La crisi continua a colpire duro. E la coperta degli aiuti è sempre più corta. Così in mancanza di un intervento pubblico, sono le comunità a riorganizzarsi e a inventarsi risposte nuove a vecchi bisogni. A Rogoredo (Milano) un gruppo di famiglie è l’esempio di quello che si può fare dal basso, senza aspettare che a tirarci fuori dal tunnel sia qualcun altro: lo Stato, il Comune, la politica e via elencando. Non che queste famiglie abbiano la pretesa di dimostrare che del welfare si può fare a meno. Con il loro impegno e la loro intelligenza, piuttosto, fanno sperare in una possibilità di ripresa.

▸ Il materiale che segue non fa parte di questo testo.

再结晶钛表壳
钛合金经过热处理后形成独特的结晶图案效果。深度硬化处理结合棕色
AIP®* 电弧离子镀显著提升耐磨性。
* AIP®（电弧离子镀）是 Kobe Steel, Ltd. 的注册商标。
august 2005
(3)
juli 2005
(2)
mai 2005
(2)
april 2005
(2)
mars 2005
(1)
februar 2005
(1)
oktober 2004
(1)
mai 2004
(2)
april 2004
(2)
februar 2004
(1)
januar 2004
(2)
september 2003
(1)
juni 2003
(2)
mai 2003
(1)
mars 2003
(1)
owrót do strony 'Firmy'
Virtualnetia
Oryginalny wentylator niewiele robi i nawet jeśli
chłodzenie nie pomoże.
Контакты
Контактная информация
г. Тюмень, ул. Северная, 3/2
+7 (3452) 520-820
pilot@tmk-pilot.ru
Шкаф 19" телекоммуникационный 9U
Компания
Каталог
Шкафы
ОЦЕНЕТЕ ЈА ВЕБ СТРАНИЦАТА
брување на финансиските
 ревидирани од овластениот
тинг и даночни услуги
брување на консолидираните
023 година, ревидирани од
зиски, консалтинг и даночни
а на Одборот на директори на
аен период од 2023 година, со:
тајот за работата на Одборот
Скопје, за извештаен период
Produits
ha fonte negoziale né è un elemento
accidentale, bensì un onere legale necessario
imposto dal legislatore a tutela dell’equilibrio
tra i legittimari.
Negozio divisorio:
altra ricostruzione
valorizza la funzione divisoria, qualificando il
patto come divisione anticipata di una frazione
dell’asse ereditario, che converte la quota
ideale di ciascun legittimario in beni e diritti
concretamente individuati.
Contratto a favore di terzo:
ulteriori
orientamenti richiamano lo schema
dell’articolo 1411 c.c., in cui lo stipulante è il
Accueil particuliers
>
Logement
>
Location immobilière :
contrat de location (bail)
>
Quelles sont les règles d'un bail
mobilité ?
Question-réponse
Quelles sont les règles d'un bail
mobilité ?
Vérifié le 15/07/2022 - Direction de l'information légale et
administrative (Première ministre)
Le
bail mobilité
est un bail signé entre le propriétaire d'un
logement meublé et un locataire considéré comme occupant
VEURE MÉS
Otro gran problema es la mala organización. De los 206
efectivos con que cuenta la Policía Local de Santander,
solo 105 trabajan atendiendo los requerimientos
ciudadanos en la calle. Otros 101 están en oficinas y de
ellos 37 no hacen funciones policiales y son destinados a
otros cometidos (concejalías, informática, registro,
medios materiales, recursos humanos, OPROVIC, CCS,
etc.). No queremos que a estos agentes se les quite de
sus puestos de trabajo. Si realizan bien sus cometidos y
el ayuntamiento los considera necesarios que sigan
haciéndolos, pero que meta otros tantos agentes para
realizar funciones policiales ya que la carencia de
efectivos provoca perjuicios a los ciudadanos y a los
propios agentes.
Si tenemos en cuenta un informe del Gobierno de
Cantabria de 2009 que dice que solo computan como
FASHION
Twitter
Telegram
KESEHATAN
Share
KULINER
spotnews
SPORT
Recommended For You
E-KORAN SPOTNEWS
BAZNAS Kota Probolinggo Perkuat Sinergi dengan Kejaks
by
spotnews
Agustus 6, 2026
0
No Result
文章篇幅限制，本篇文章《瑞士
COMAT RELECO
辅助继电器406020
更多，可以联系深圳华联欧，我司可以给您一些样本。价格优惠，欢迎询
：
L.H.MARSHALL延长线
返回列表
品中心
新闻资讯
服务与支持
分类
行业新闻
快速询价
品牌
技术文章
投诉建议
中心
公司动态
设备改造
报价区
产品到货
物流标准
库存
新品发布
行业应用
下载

Il gruppo nasce 17 anni fa. Le famiglie si ritrovano per «condividere un cammino di fede comune», spiegano. Dunque preghiera, cene comunitarie, gite con i bambini. Poi nel 2010 la crisi economica colpisce anche loro. «A Messa, in oratorio, in parrocchia ci siamo sempre riempiti la bocca di parole impegnative: solidarietà, condivisione. E così quando qualche papà ha perso il lavoro, abbiamo pensato che fosse venuto il momento di dimostrare a noi stessi che sapevamo essere coerenti con quello che dicevamo di professare», racconta Antonio Contro. E così che le famiglie decidono di autotassarsi. Ognuna secondo le proprie possibilità versa un contributo mensile significativo ad un fondo di solidarietà che viene ridistribuito a chi ne ha bisogno sotto forma di piccolo prestito. È il modello del microcredito. Niente di nuovo. Ma le famiglie non si fermano a questo. «Gli appartenenti al gruppo, fortunatamente, nell’arco di qualche mese, si erano rimessi in piedi da soli. Abbiamo, allora, pensato che sarebbe stato bello continuare l’esperienza – spiega Antonio -. Anzi chi aveva ritrovato il lavoro, ha voluto contribuire a sua volta al fondo, trasformandosi da beneficiario a donatore. Quindi a un certo punto ci siamo chiesti come potevamo impegnare le risorse raccolte». Ed è qui che entra il gioco il Centro di ascolto della Caritas. Le volontarie, interpellate dalle famiglie solidali, si ricordano di una giovane mamma boliviana che qualche mese prima aveva chiesto aiuto. Melvi Dolores Torricos Rodiguez, si chiama la donna. Dopo la nascita della bambina, l’anziana che l’aveva assunta come colf e tutto-fare, le aveva fatto intendere che non intendeva rinnovarle il contratto. Così Melvi, si era trasferita dal fratello che abitava nel quartiere. Quando poi anche il marito aveva perso il lavoro, aveva bussato alle porte della parrocchia. «Era venuta da noi chiedendo non la carità, ma il lavoro. Quando le famiglie ci hanno chiesto di individuare qualcuno da aiutare, tutte noi abbiamo pensato a lei», sottolineo le volontarie.
A questo punto della storia ci sono ancora soltanto i benefattori e il potenziale beneficiario. Ma perché questa generosità non diventi soltanto elemosina, serve un’idea. E l’idea le famiglie la concepiscono con l’aiuto di una cooperativa sociale. Nelle vecchie case operaie di Rogoredo l’età media è piuttosto alta. Non è difficile per gli operatori della cooperativa trovare anziani che accettino assistenza domestica. Soprattutto se l’assistenza è assolutamente gratuita, perché a pagare è qualcun altro. Oggi Melvi ha sei anziani da visitare. Va a casa loro, gli fa compagnia, li accompagna ai giardinetti, li porta dal medico. Lo stipendio glielo pagano le famiglie solidali; il contratto di lavoro assolutamente regolare che firma con la cooperativa le consente di rinnovare il permesso di soggiorno. «Quando me ne vado, le signore mi ringraziano. E questo mi fa molto piacere, mi fa sentire utile», sottolinea Melvi. Sono state probabilmente anche le gratificazioni ricevute a spingerla ad investire su di sé. Melvi ha deciso di frequentare un corso per conseguire il titolo di ausiliario socio assistenziale che le permetterà ad esempio di lavorare nella case di riposo o nei centri per anziani e portatori di handicap. Proprio grazie ai consigli degli operatori della cooperativa ha potuto chiedere e ottenere un prestito di 2 mila euro che le permetterà di coprire il costo delle lezioni e di sperare in un futuro migliore.
Risultato? Con una somma pari a circa 8 mila euro è stato creato un posto di lavoro per una persona che ne aveva bisogno e offerto un servizio che non c’era agli abitanti del quartiere. Il contratto di Melvi durerà sei mesi. Ma non è detto che non possa continuare oltre.